Cela ouvrirait la voie à des politiques qui nous engagent dans le
développement durable, en investissant dans le logement et le transport
public, dans l’isolation énergétique, dans les services aux personnes.
• Fausses bonnes idées en matière de TVA
Ces derniers
temps, le secteur Horeca a multiplié études et appels à réduire la TVA
perçue dans les restaurants. Présentant cette mesure comme la solution pour
venir en aide au secteur et pour l’encourager à créer de l’emploi, tout en
l’incitant à abandonner le travail au noir. L’expérience française en cette
matière semble l’exemple à ne pas suivre: l’emploi espéré n’est pas là, et
le coût pour le budget de l’Etat est énorme.
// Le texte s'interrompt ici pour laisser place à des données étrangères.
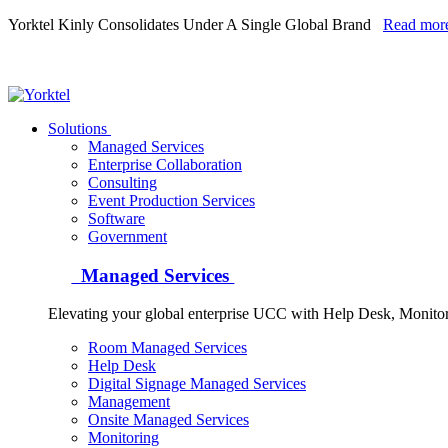
Yorktel Kinly Consolidates Under A Single Global Brand
Read mor
Yorktel
Solutions
Managed Services
Next-Gen Global (line below) Systems Integrator
Enterprise Collaboration
Consulting
Event Production Services
Software
Government
Managed Services
Elevating your global enterprise UCC with Help Desk, Monit
Room Managed Services
Help Desk
Digital Signage Managed Services
Management
Onsite Managed Services
Monitoring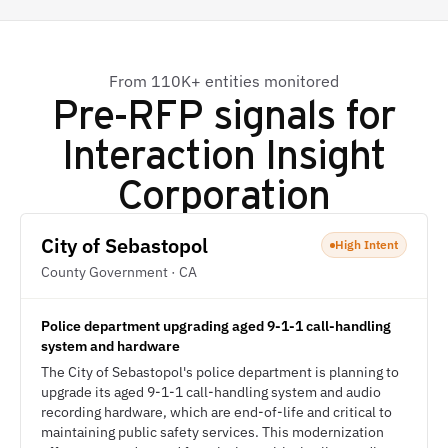
From 110K+ entities monitored
Pre-RFP signals for
Interaction Insight
Corporation
City of Sebastopol
High Intent
County Government · CA
Police department upgrading aged 9-1-1 call-handling
system and hardware
The City of Sebastopol's police department is planning to
upgrade its aged 9-1-1 call-handling system and audio
recording hardware, which are end-of-life and critical to
maintaining public safety services. This modernization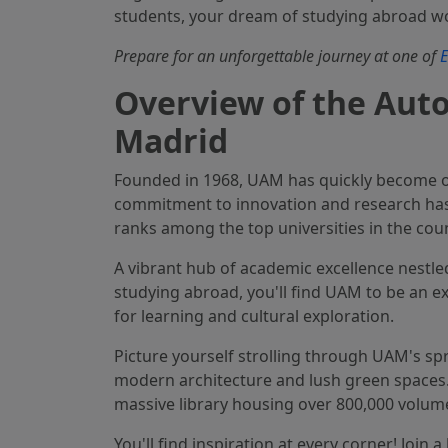
students, your dream of studying abroad w
Prepare for an unforgettable journey at one of
E
Overview of the Aut
Madrid
Founded in 1968, UAM has quickly become on
commitment to innovation and research has ea
ranks among the top universities in the coun
A vibrant hub of academic excellence nestled
studying abroad, you'll find UAM to be an exh
for learning and cultural exploration.
Picture yourself strolling through UAM's sp
modern architecture and lush green spaces. 
massive library housing over 800,000 volume
You'll find inspiration at every corner! Join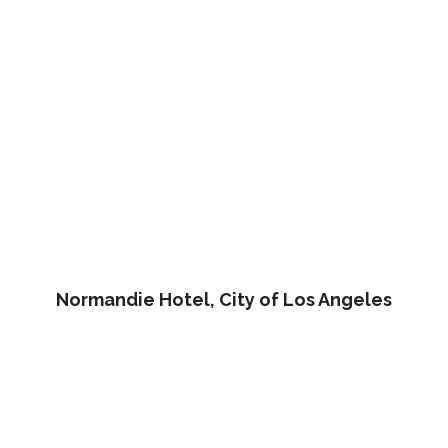
Normandie Hotel, City of Los Angeles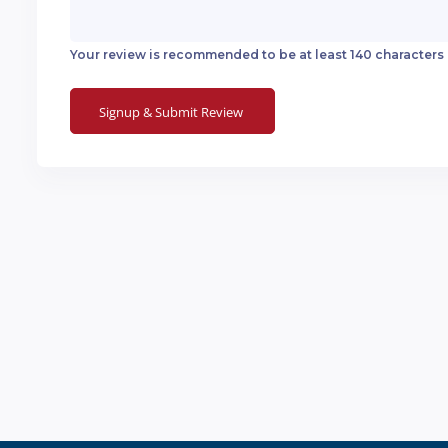
Your review is recommended to be at least 140 characters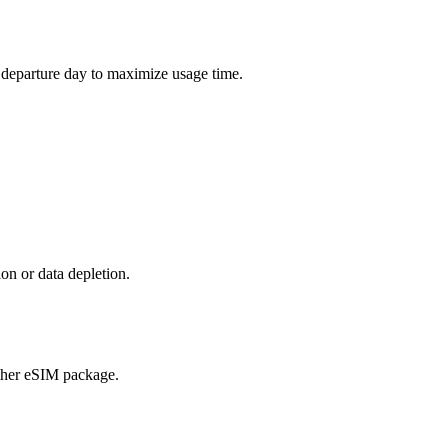
r departure day to maximize usage time.
on or data depletion.
ther eSIM package.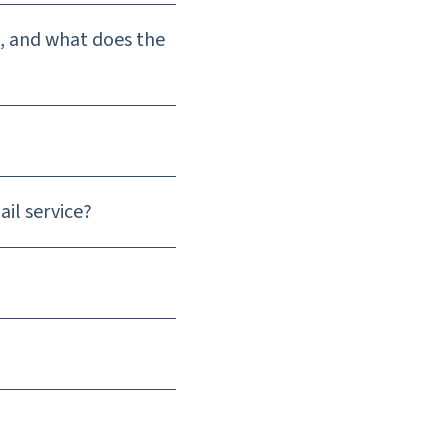
), and what does the
ail service?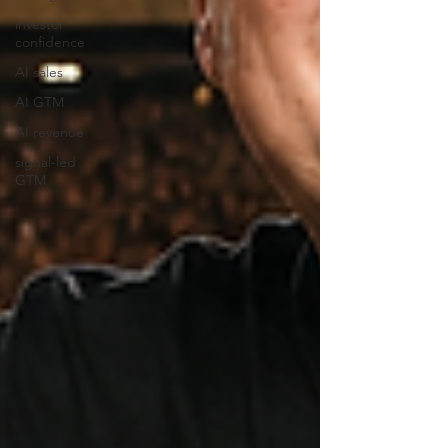
investor
confidence
AI sales
AI GTM
AI revenue
signal-led
GTM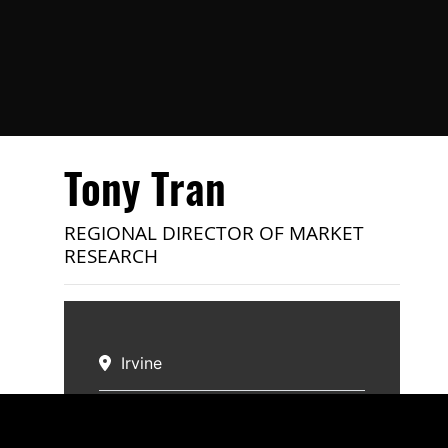
Tony Tran
REGIONAL DIRECTOR OF MARKET
RESEARCH
Irvine
Specialties:
Research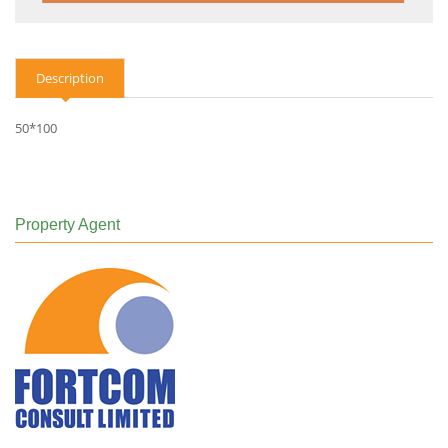
Description
50*100
Property Agent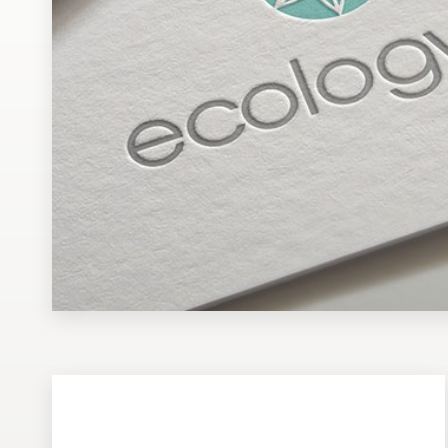
Design contests
1-to-1 Projects
Find a designer
Discover inspiration
99designs Studio
99designs Pro
Get
a
design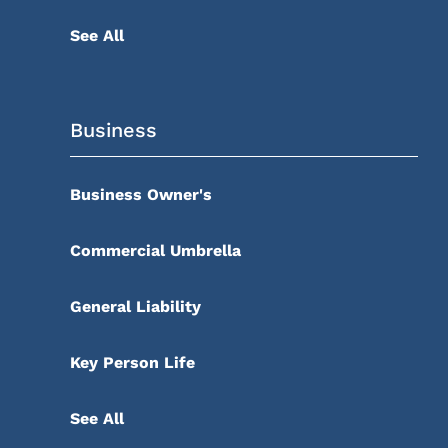
See All
Business
Business Owner's
Commercial Umbrella
General Liability
Key Person Life
See All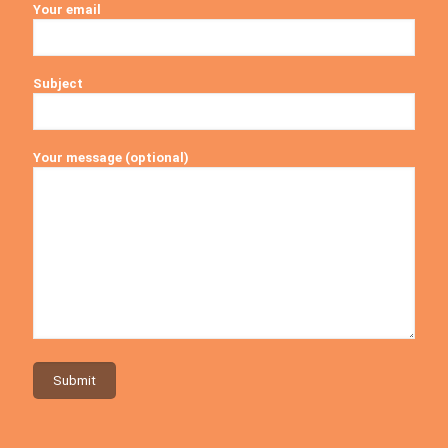
Your email
Subject
Your message (optional)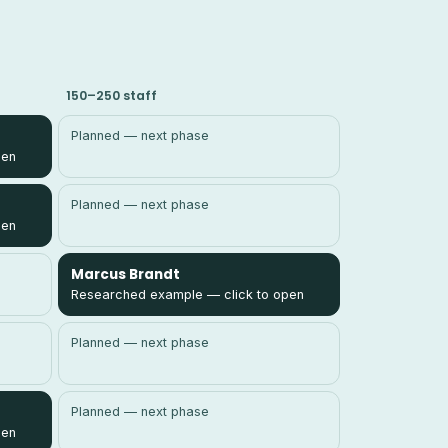
150–250 staff
Planned — next phase
pen
Planned — next phase
pen
Marcus Brandt
Researched example — click to open
Planned — next phase
Planned — next phase
pen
Pour la Belgique, l’institut
Itinera chiffre le coût total d’une telle réforme à 1,4 milliard d’euros,
soit le triple de l’estimation.
Toutes ces pistes démontrent une chose: il est possible et indispensable de
faire une nouvelle réforme fiscale. Une réforme qui fasse contribuer
l’ensemble des citoyens et des entreprises de notre pays à une société plus
juste et plus humaine. Simplement une société meilleure, dans laquelle
chacun contribue en fonction de ses moyens, pour pouvoir construire
collectivement une qualité de vie et un avenir pour toutes et tous.